• _DATA FOR THE TASK_:
◆ ◆ ◆

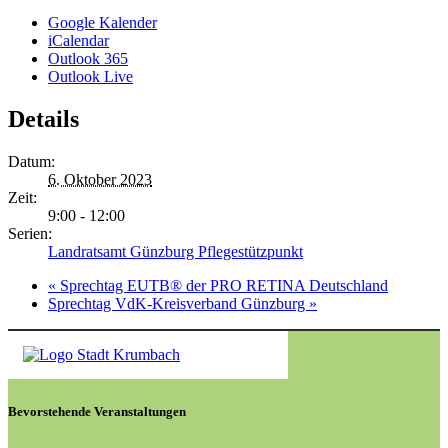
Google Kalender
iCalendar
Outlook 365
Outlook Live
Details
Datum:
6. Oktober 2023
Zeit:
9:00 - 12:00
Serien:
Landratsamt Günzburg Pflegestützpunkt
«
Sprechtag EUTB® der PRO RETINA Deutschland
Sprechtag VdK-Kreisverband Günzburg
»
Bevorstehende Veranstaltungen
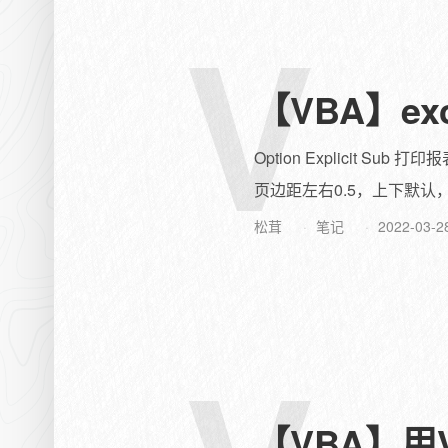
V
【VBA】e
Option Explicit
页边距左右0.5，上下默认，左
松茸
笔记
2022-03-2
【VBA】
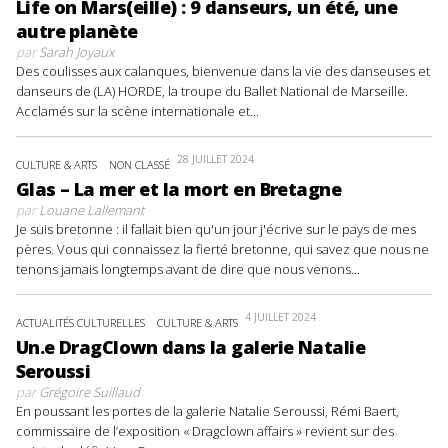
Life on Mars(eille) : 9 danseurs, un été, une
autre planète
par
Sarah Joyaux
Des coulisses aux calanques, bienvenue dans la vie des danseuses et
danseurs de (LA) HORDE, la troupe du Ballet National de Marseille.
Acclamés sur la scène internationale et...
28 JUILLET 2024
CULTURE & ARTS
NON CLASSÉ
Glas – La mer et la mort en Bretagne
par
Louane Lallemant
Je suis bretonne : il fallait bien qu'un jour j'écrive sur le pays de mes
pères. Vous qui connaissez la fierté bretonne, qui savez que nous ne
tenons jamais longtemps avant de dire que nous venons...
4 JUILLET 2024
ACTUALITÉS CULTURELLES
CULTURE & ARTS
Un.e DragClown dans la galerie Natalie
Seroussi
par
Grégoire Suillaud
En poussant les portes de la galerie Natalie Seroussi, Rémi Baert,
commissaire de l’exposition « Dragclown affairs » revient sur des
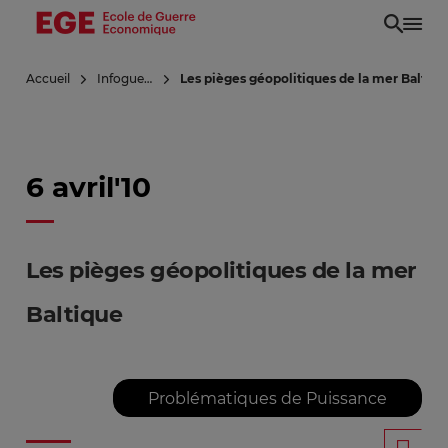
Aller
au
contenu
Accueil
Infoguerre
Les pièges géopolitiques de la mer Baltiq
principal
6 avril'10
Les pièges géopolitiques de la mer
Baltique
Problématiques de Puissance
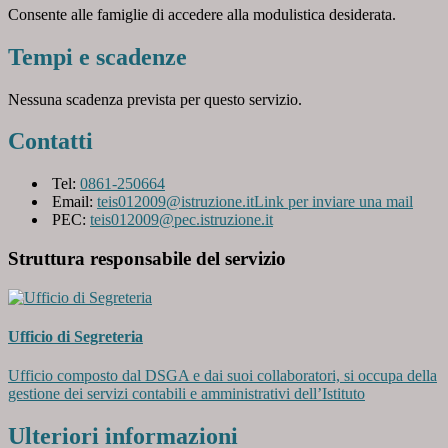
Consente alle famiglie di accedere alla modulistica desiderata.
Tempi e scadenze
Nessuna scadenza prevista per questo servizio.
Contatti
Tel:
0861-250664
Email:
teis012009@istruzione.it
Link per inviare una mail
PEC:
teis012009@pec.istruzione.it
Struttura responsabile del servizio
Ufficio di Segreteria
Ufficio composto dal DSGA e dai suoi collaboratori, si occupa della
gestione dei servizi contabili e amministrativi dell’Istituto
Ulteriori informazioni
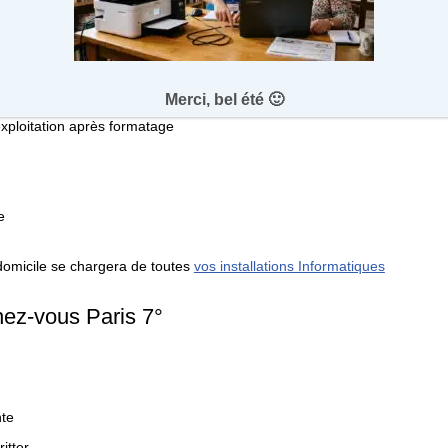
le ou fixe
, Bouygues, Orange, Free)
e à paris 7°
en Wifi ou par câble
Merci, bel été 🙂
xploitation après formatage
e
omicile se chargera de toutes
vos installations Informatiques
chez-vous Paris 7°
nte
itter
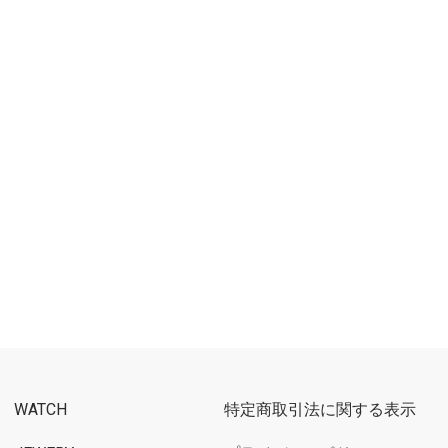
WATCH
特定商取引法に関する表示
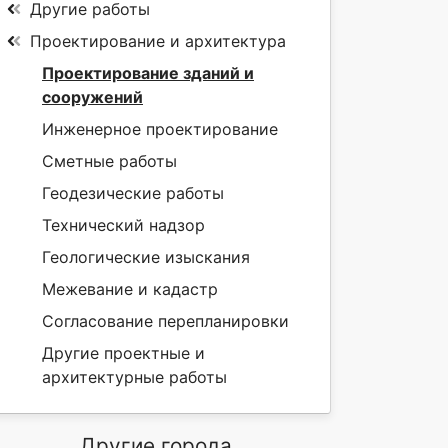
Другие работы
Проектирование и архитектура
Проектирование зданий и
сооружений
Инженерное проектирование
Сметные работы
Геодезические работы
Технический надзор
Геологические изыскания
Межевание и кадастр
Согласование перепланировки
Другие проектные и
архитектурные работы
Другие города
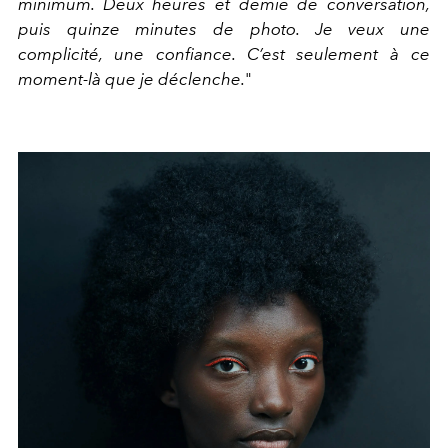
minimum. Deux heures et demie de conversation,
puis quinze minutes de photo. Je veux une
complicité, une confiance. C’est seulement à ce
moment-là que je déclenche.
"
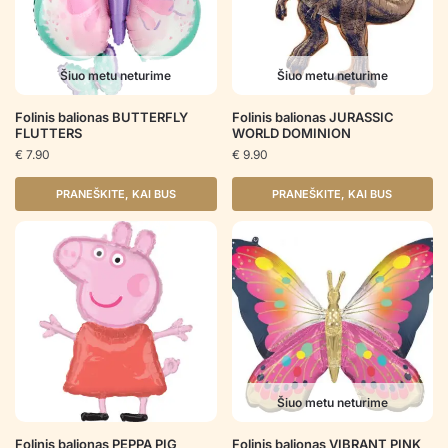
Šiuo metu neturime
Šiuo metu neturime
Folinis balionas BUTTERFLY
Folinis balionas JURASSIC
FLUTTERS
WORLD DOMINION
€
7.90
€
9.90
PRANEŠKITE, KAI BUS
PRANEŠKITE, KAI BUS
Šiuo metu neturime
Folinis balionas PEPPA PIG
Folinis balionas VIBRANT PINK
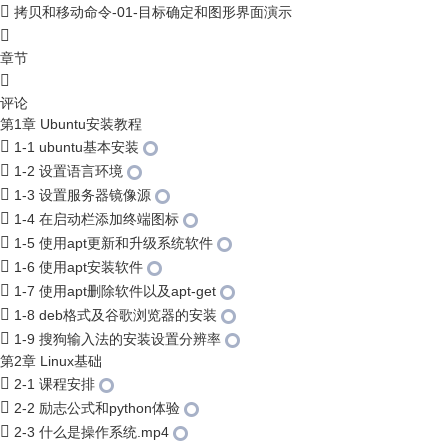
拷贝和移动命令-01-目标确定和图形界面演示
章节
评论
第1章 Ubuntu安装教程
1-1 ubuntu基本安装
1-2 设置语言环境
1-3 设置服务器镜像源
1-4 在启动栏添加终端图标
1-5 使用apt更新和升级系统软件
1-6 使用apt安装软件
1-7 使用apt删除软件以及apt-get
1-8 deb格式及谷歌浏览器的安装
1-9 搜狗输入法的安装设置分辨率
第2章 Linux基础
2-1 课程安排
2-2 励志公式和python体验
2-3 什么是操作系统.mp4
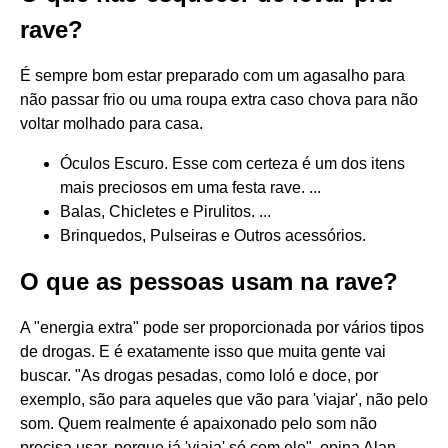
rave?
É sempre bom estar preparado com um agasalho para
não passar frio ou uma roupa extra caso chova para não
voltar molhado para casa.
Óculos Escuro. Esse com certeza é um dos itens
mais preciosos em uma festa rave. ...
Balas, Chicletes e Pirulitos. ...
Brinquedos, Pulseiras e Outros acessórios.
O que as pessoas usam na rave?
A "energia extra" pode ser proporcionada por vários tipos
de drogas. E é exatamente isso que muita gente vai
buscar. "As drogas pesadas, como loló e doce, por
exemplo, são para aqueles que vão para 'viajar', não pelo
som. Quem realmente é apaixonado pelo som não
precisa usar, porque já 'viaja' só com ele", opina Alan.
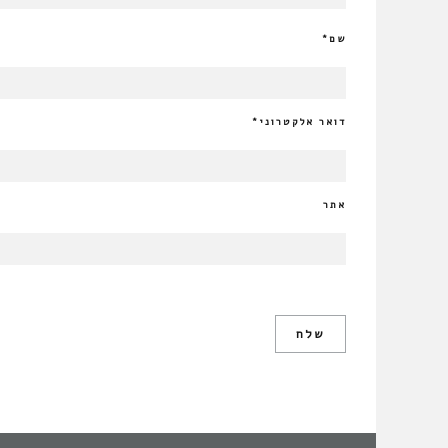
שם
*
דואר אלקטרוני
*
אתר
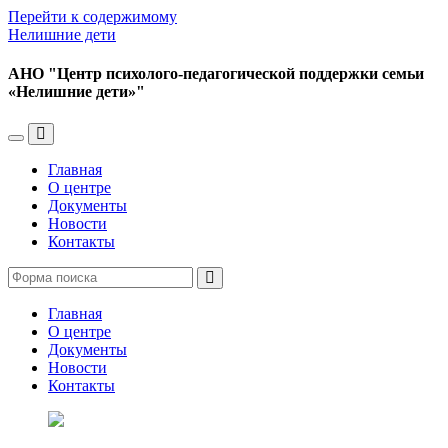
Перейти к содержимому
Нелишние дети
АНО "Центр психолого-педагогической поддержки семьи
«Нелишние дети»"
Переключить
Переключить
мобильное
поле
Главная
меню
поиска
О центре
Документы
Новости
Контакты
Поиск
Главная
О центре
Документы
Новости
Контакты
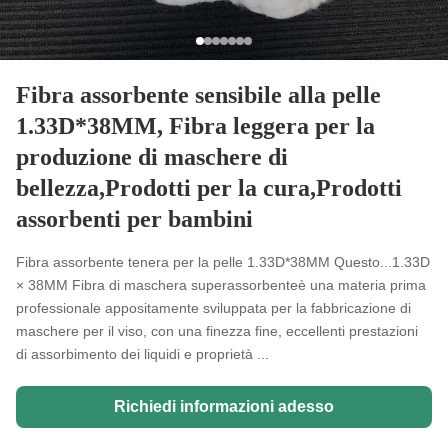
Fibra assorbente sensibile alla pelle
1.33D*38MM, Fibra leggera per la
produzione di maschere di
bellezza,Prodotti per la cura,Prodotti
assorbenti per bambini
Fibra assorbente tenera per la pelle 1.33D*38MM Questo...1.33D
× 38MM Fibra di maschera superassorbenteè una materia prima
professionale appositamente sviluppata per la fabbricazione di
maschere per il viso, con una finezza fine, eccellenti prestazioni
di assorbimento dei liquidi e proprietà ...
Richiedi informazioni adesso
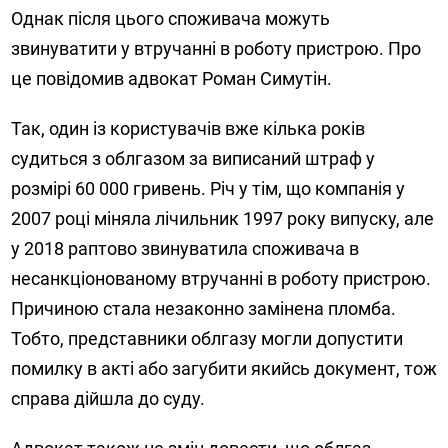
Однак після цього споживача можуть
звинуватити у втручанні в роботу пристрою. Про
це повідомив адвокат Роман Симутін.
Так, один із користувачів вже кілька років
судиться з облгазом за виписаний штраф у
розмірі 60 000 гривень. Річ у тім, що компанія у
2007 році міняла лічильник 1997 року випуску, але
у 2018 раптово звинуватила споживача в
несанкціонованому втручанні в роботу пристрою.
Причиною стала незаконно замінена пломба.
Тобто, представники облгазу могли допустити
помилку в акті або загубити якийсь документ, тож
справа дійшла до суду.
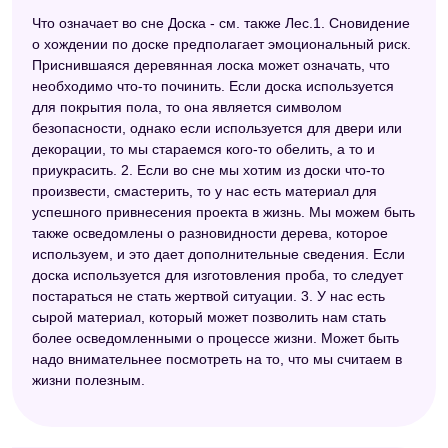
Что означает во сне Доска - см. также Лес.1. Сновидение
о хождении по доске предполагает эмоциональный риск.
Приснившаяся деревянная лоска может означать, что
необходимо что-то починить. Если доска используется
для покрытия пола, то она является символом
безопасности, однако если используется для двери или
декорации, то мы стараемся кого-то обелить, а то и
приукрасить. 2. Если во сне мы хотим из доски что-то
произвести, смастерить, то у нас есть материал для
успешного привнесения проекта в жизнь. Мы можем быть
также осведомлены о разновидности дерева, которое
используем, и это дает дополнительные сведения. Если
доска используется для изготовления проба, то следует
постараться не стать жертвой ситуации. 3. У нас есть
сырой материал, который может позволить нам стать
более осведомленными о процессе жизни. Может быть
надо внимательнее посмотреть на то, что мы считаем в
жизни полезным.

◆ ◆ ◆

• _TO-DO ITEM_: Pictures excluded, set down all the entries exactly.

• _EXERCISE RESULT_:
Google Kalender
iCalendar
Outlook 365
Outlook Live
Details
Datum:
6. Oktober 2023
Zeit:
9:00 - 12:00
Serien:
Landratsamt Günzburg Pflegestützpunkt
«
Sprechtag EUTB® der PRO RETINA Deutschland
Sprechtag VdK-Kreisverband Günzburg
»
Bevorstehende Veranstaltungen
V
【VBA】e
Option Explicit
页边距左右0.5，上下默认，左
松茸
笔记
2022-03-2
【VBA】
Life on Mars(eille) : 9 danseurs, un été, une
autre planète
par
Sarah Joyaux
Des coulisses aux calanques, bienvenue dans la vie des danseuses et
danseurs de (LA) HORDE, la troupe du Ballet National de Marseille.
Acclamés sur la scène internationale et...
28 JUILLET 2024
CULTURE & ARTS
NON CLASSÉ
Glas – La mer et la mort en Bretagne
par
Louane Lallemant
Je suis bretonne : il fallait bien qu'un jour j'écrive sur le pays de mes
pères. Vous qui connaissez la fierté bretonne, qui savez que nous ne
tenons jamais longtemps avant de dire que nous venons...
4 JUILLET 2024
ACTUALITÉS CULTURELLES
CULTURE & ARTS
Un.e DragClown dans la galerie Natalie
Seroussi
par
Grégoire Suillaud
En poussant les portes de la galerie Natalie Seroussi, Rémi Baert,
commissaire de l’exposition « Dragclown affairs » revient sur des
Aller
au
contenu
Accueil
Infoguerre
Les pièges géopolitiques de la mer Baltiq
principal
6 avril'10
Les pièges géopolitiques de la mer
Baltique
Problématiques de Puissance
Consente alle famiglie di accedere alla modulistica desiderata.
Tempi e scadenze
Nessuna scadenza prevista per questo servizio.
Contatti
Tel:
0861-250664
Email:
teis012009@istruzione.it
Link per inviare una mail
PEC:
teis012009@pec.istruzione.it
Struttura responsabile del servizio
Ufficio di Segreteria
Ufficio composto dal DSGA e dai suoi collaboratori, si occupa della
gestione dei servizi contabili e amministrativi dell’Istituto
Ulteriori informazioni
le ou fixe
, Bouygues, Orange, Free)
e à paris 7°
en Wifi ou par câble
Merci, bel été 🙂
xploitation après formatage
e
omicile se chargera de toutes
vos installations Informatiques
chez-vous Paris 7°
nte
itter
WATCH
特定商取引法に関する表示
Другие работы
Проектирование и архитектура
Проектирование зданий и
сооружений
Инженерное проектирование
Сметные работы
Геодезические работы
Технический надзор
Геологические изыскания
Межевание и кадастр
Согласование перепланировки
Другие проектные и
архитектурные работы
Другие города
minimum. Deux heures et demie de conversation,
puis quinze minutes de photo. Je veux une
complicité, une confiance. C’est seulement à ce
moment-là que je déclenche.
"
Šiuo metu neturime
Šiuo metu neturime
Folinis balionas BUTTERFLY
Folinis balionas JURASSIC
FLUTTERS
WORLD DOMINION
€
7.90
€
9.90
PRANEŠKITE, KAI BUS
PRANEŠKITE, KAI BUS
Šiuo metu neturime
Folinis balionas PEPPA PIG
Folinis balionas VIBRANT PINK
拷贝和移动命令-01-目标确定和图形界面演示
章节
评论
第1章 Ubuntu安装教程
1-1 ubuntu基本安装
1-2 设置语言环境
1-3 设置服务器镜像源
1-4 在启动栏添加终端图标
1-5 使用apt更新和升级系统软件
1-6 使用apt安装软件
1-7 使用apt删除软件以及apt-get
1-8 deb格式及谷歌浏览器的安装
1-9 搜狗输入法的安装设置分辨率
第2章 Linux基础
2-1 课程安排
2-2 励志公式和python体验
2-3 什么是操作系统.mp4
rave?
É sempre bom estar preparado com um agasalho para
não passar frio ou uma roupa extra caso chova para não
voltar molhado para casa.
Óculos Escuro. Esse com certeza é um dos itens
mais preciosos em uma festa rave. ...
Balas, Chicletes e Pirulitos. ...
Brinquedos, Pulseiras e Outros acessórios.
O que as pessoas usam na rave?
A "energia extra" pode ser proporcionada por vários tipos
de drogas. E é exatamente isso que muita gente vai
buscar. "As drogas pesadas, como loló e doce, por
exemplo, são para aqueles que vão para 'viajar', não pelo
som. Quem realmente é apaixonado pelo som não
precisa usar, porque já 'viaja' só com ele", opina Alan.
שם
*
דואר אלקטרוני
*
אתר
Перейти к содержимому
Нелишние дети
АНО "Центр психолого-педагогической поддержки семьи
«Нелишние дети»"
Переключить
Переключить
мобильное
поле
Главная
меню
поиска
О центре
Документы
Новости
Контакты
Поиск
Главная
О центре
Документы
Новости
Контакты
Fibra assorbente sensibile alla pelle
1.33D*38MM, Fibra leggera per la
produzione di maschere di
bellezza,Prodotti per la cura,Prodotti
assorbenti per bambini
Fibra assorbente tenera per la pelle 1.33D*38MM Questo...1.33D
× 38MM Fibra di maschera superassorbenteè una materia prima
professionale appositamente sviluppata per la fabbricazione di
maschere per il viso, con una finezza fine, eccellenti prestazioni
di assorbimento dei liquidi e proprietà ...
Richiedi informazioni adesso
Однак після цього споживача можуть
звинуватити у втручанні в роботу пристрою. Про
це повідомив адвокат Роман Симутін.
Так, один із користувачів вже кілька років
судиться з облгазом за виписаний штраф у
розмірі 60 000 гривень. Річ у тім, що компанія у
2007 році міняла лічильник 1997 року випуску, але
у 2018 раптово звинуватила споживача в
несанкціонованому втручанні в роботу пристрою.
Причиною стала незаконно замінена пломба.
Тобто, представники облгазу могли допустити
помилку в акті або загубити якийсь документ, тож
справа дійшла до суду.
Что означает во сне Доска - см. также Лес.1. Сновидение
о хождении по доске предполагает эмоциональный риск.
Приснившаяся деревянная лоска может означать, что
необходимо что-то починить. Если доска используется
для покрытия пола, то она является символом
безопасности, однако если используется для двери или
декорации, то мы стараемся кого-то обелить, а то и
приукрасить. 2. Если во сне мы хотим из доски что-то
произвести, смастерить, то у нас есть материал для
успешного привнесения проекта в жизнь. Мы можем быть
также осведомлены о разновидности дерева, которое
используем, и это дает дополнительные сведения. Если
доска используется для изготовления проба, то следует
постараться не стать жертвой ситуации. 3. У нас есть
сырой материал, который может позволить нам стать
более осведомленными о процессе жизни. Может быть
надо внимательнее посмотреть на то, что мы считаем в
жизни полезным.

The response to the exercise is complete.